At Learn Amp, our data architecture is designed to maximise both performance and flexibility by utilising a combination of a data warehouse and a data lake.

  • Data Warehouse: Ideal for structured, high-performance reporting and business intelligence.

  • Data Lake: Perfect for flexible, large-scale data analysis and advanced analytics like machine learning.

BI tool diagram (1).png

How Our Setup Works

  • Data Warehouse (Redshift): We begin by loading data from our database into temporary tables within Redshift. Here, we transform and organise the data into a structured Redshift Schema - our “Data Warehouse”. This structured format ensures high data quality and performance, making it easy for BI tools to generate reliable insights and support decision-making.

  • Data Lake (S3 with Apache Parquet): Once the data is organised in Redshift, we export it into an S3 bucket in Apache Parquet file format, which forms our “Data Lake.” Unlike raw data lakes, our files retain a semi-structured format per table, offering both flexibility and organisation. This setup allows data scientists and teams to leverage raw data for advanced analytics, such as machine learning or custom data projects.
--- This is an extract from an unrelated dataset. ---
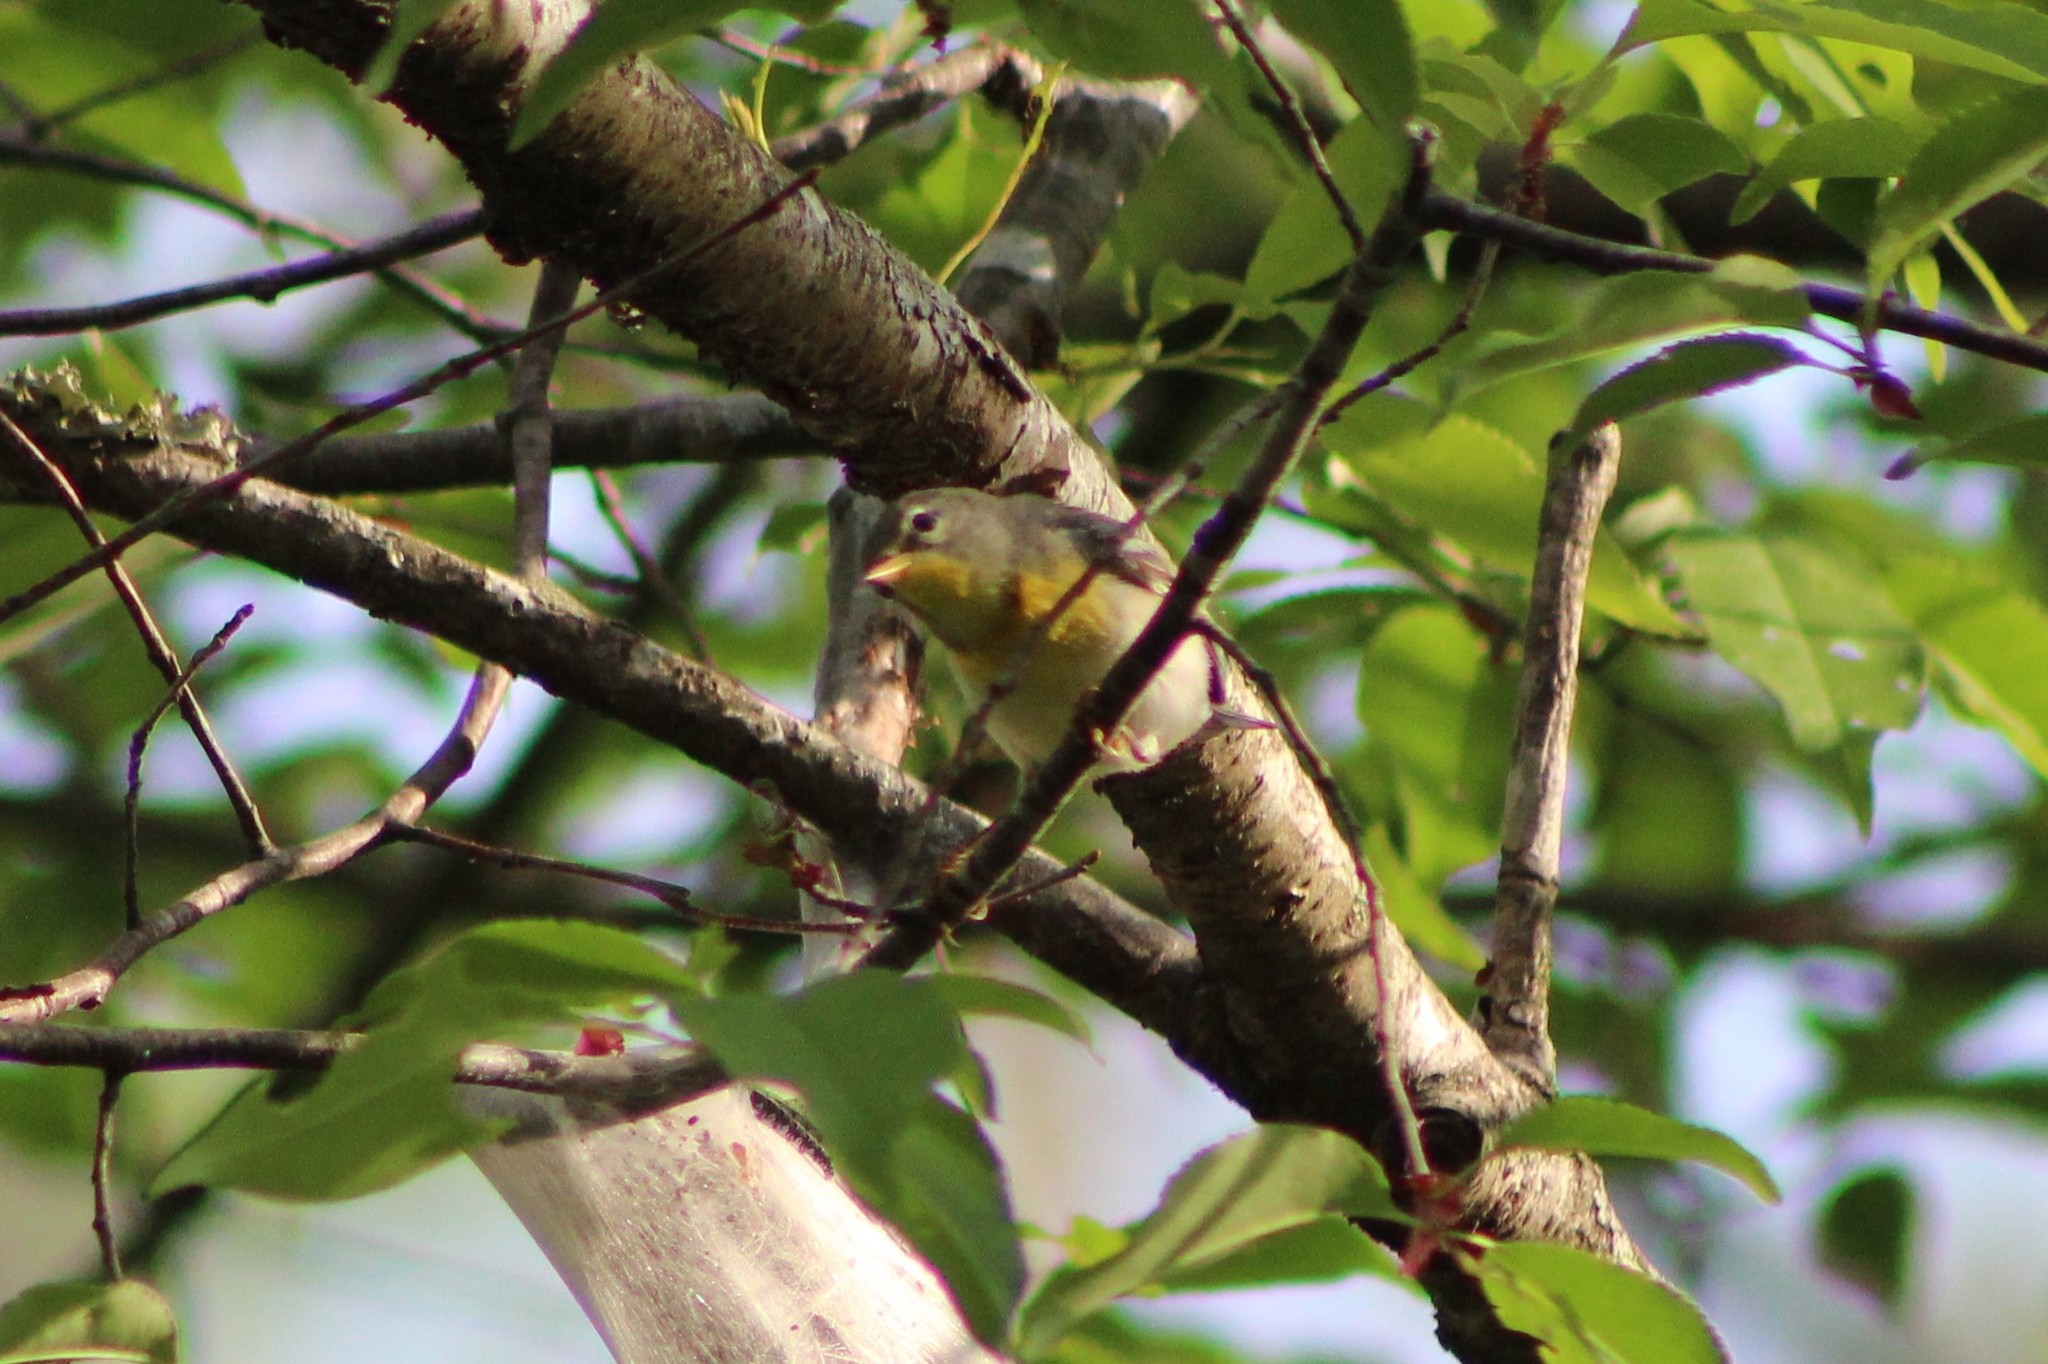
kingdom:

The Benefits of Our Hybrid Approach

  1. Optimised for Business Intelligence: Our data warehouse delivers high-quality, structured data, ready for seamless integration with BI tools. This makes it easy to perform fast, accurate analysis for reporting and strategic insights.

  2. Flexible Advanced Analytics: By exporting data into a data lake, we offer the flexibility to work with data in its nearly raw form. This supports diverse use cases, from machine learning to exploratory analysis, without sacrificing organisation.

  3. Flexible Data Accessibility: With secure access to both the data warehouse and the data lake, you can use the right data source for your needs, whether it’s structured reporting or exploratory data science.

Secure Access and Convenience

  • Data Warehouse Access: You’ll receive credentials and access details for our Redshift schema. We implement strict security measures, requiring you to provide specific IP addresses, which we will whitelist to ensure only authorised users can access our data warehouse.

  • Data Lake Access: For the data lake, we give you access to download Parquet files from our AWS S3 bucket. This setup allows your team to integrate data with your existing systems securely.